McCulloch<-health_insurance %>%
filter(NAME=="McCulloch County, Texas")
McCulloch$estimate_adult_denom
#Here we can see that the range of the adult population across all counties in the four states we are examining is 48 - 6,496,638. That means that that McCulloch county, with a population of around 4,500 falls in the bottom quantile, which likely explains the large margin of error.
summary(health_insurance$estimate_adult_denom)
For more information on how the ACS calculates margin of error, see https://www.census.gov/data/academy/webinars/2020/calculating-margins-of-error-acs.html
The margin of error is a measure of uncertainty of the estimate. Often the width of the margin of error has to do with the sample size, whereby very small sample sizes yield estimates with large margins of error. Why do you think it is important to communicate uncertainty in the data to the public?

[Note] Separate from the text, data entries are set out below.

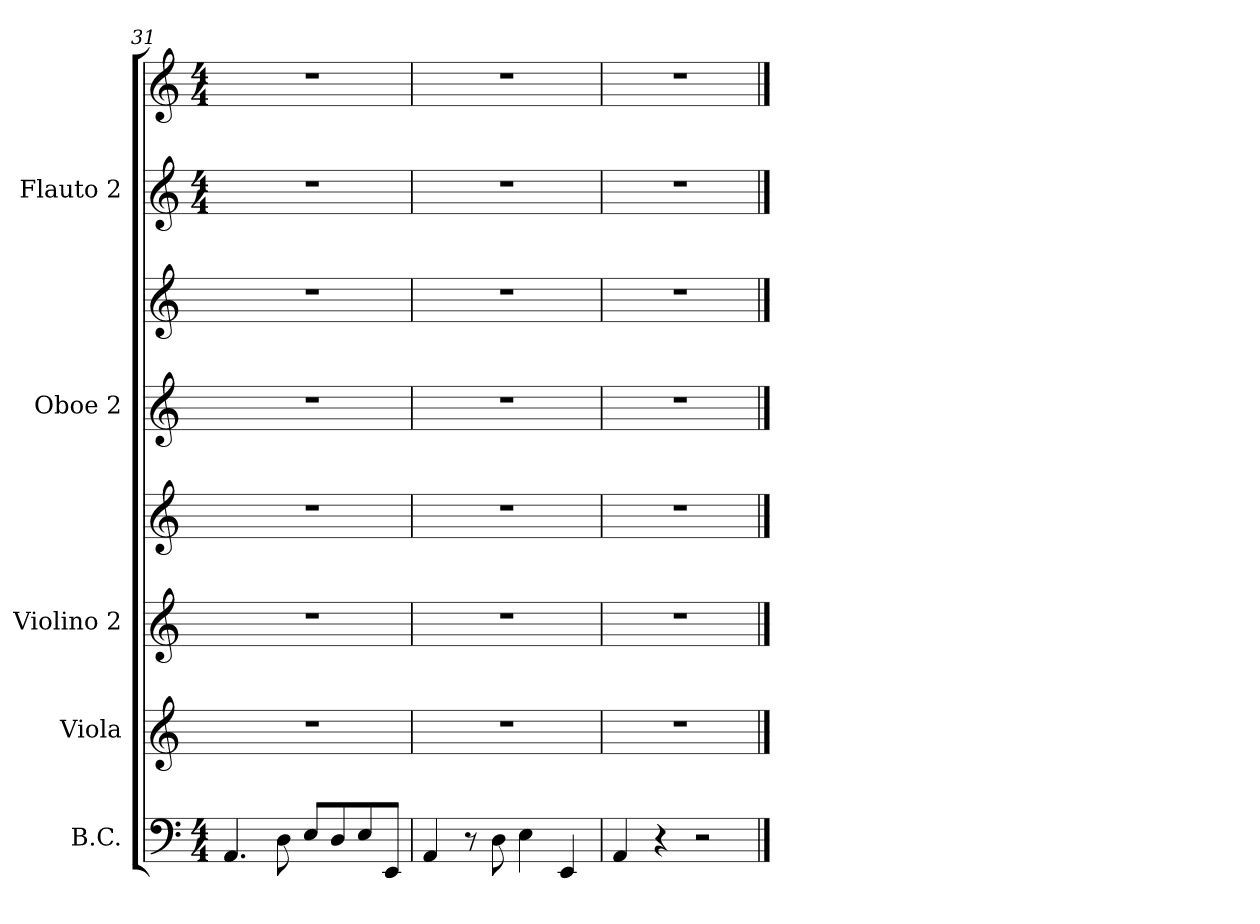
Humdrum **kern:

**kern	**kern	**kern	**kern	**kern	**kern	**kern	**kern
*part5	*part4	*part3	*part3	*part2	*part2	*part1	*part1
*staff8	*staff7	*staff6	*staff5	*staff4	*staff3	*staff2	*staff1
*I"B.C.	*I"Viola	*I"Violino 2	*	*I"Oboe 2	*	*I"Flauto 2	*
*	*I'Vla	*I'Vln	*	*I'Ob	*	*	*
*clefF4	*clefG2	*clefG2	*clefG2	*clefG2	*clefG2	*clefG2	*clefG2
*k[]	*k[]	*k[]	*k[]	*k[]	*k[]	*k[]	*k[]
*M4/4	*	*	*	*	*	*M4/4	*M4/4
=31	=31	=31	=31	=31	=31	=31	=31
4.AA/	1r	1r	1r	1r	1r	1r	1r
8D\	.	.	.	.	.	.	.
8E/L	.	.	.	.	.	.	.
8D/	.	.	.	.	.	.	.
8E/	.	.	.	.	.	.	.
8EE/J	.	.	.	.	.	.	.
=32	=32	=32	=32	=32	=32	=32	=32
4AA/	1r	1r	1r	1r	1r	1r	1r
8r	.	.	.	.	.	.	.
8D\	.	.	.	.	.	.	.
4E\	.	.	.	.	.	.	.
4EE/	.	.	.	.	.	.	.
=33	=33	=33	=33	=33	=33	=33	=33
4AA/	1r	1r	1r	1r	1r	1r	1r
4r	.	.	.	.	.	.	.
2r	.	.	.	.	.	.	.
==	==	==	==	==	==	==	==
*-	*-	*-	*-	*-	*-	*-	*-
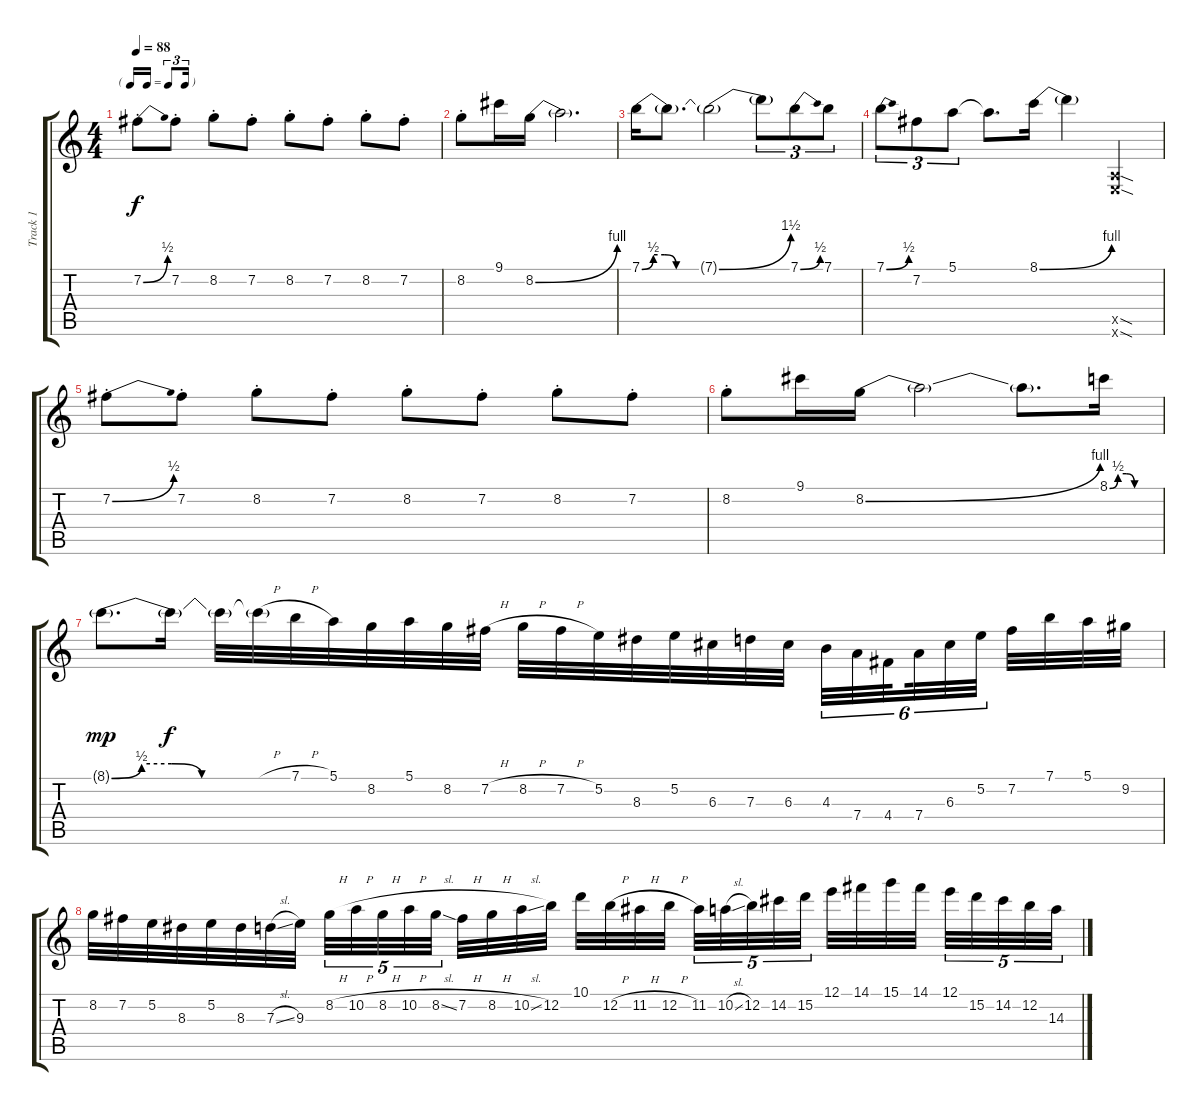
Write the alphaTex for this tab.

\track ("Track 1" "Track 1") {instrument electricguitarjazz}
\staff {score tabs}
\tuning (E4 B3 G3 D3 A2 E2) {hide}
\ts (4 4)
\tf triplet16th
\tempo 88
\clef g2
\ks c
7.2{be (bend 0 0 60 2) st}.8{dy f} 7.2{st}.8 8.2{st}.8 7.2{st}.8 8.2{st}.8 7.2{st}.8 8.2{st}.8 7.2{st}.8 |
8.2{st}.8 9.1.16 8.2{be (bend 0 0 60 4)}.16 8.2{t}.2{d} |
7.1{be (custom 0 0 10 2 20 2 30 0 60 0)}.16 7.1{t}.8{d} 7.1{be (bend 0 0 60 6) t}.2 7.1{t}.8{tu (3 2)} 7.1{be (bend 0 0 60 2)}.8{tu (3 2)} 7.1.8{tu (3 2)} |
7.1{be (bend 0 0 60 2)}.8{tu (3 2)} 7.2.8{tu (3 2)} 5.1.8{tu (3 2)} 5.1{t}.8{d} 8.1{be (bend 0 0 60 4)}.16 8.1{t}.4 (0.5{sod x} 0.6{sod x}).4 |
7.2{be (bend 0 0 60 2) st}.8 7.2{st}.8 8.2{st}.8 7.2{st}.8 8.2{st}.8 7.2{st}.8 8.2{st}.8 7.2{st}.8 |
8.2{st}.8 9.1.16 8.2{be (bend 0 0 60 4)}.16 8.2{t}.2 8.2{t}.8{d} 8.1{be (custom 0 0 10 2 20 2 30 0 60 0)}.16 |
8.1{be (custom 0 0 10 2 20 2 30 0 60 0) g}.8{d dy mp} 8.1{t}.16{dy f} 8.1{t}.32 8.1{h t}.32 7.1{h}.32 5.1.32 8.2.32 5.1.32 8.2.32 7.2{h}.32 8.2{h}.32 7.2{h}.32 5.2.32 8.3.32 5.2.32 6.3.32 7.3.32 6.3.32 4.3.32{tu (6 4)} 7.4.32{tu (6 4)} 4.4.32{tu (6 4) beam splitsecondary} 7.4.32{tu (6 4)} 6.3.32{tu (6 4)} 5.2.32{tu (6 4) beam splitsecondary} 7.2.32 7.1.32 5.1.32 9.2.32 |
8.2.32 7.2.32 5.2.32 8.3.32 5.2.32 8.3.32 7.3{sl}.32 9.3.32 8.2{h}.32{tu (5 4)} 10.2{h}.32{tu (5 4)} 8.2{h}.32{tu (5 4)} 10.2{h}.32{tu (5 4)} 8.2{sl}.32{tu (5 4) beam splitsecondary} 7.2{h}.32 8.2{h}.32 10.2{sl}.32 12.2.32 10.1.32 12.2{h}.32 11.2{h}.32 12.2{h}.32{beam splitsecondary} 11.2.32{tu (5 4)} 10.2{sl}.32{tu (5 4)} 12.2.32{tu (5 4)} 14.2.32{tu (5 4)} 15.2.32{tu (5 4)} 12.1.32 14.1.32 15.1.32 14.1.32{beam splitsecondary} 12.1.32{tu (5 4)} 15.2.32{tu (5 4)} 14.2.32{tu (5 4)} 12.2.32{tu (5 4)} 14.3.32{tu (5 4)}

# visualize the margin of error data.
map_health_insurance_over_time('Texas', outcome_var = moe_zero_to_64_insurance_prop,
fill_label = 'Margin of Error') +
scale_fill_distiller(
palette = 'Greys',
direction = 1,
trans = 'log10',
labels = scales::percent_format()
)
ggsave("images/10-temporal-health-insurance/texasmoe.png", width = 8, height = 5)
map_health_insurance_over_time('Massachusetts',
outcome_var = moe_zero_to_64_insurance_prop,
fill_label = 'Margin of Error') +
scale_fill_distiller(
palette = 'Greys',
direction = 1,
trans = 'log10',
labels = scales::percent_format()
)
ggsave("images/10-temporal-health-insurance/massmoe.png", width = 8, height = 5)
map_health_insurance_over_time('Florida', outcome_var = moe_zero_to_64_insurance_prop,
fill_label = 'Margin of Error') +
scale_fill_distiller(
palette = 'Greys',
direction = 1,
trans = 'log10',
labels = scales::percent_format()
)
ggsave("images/10-temporal-health-insurance/floridamoe.png", width = 8, height = 5)
Congrats! You can now visualize your estimates and uncertainty in plots and maps.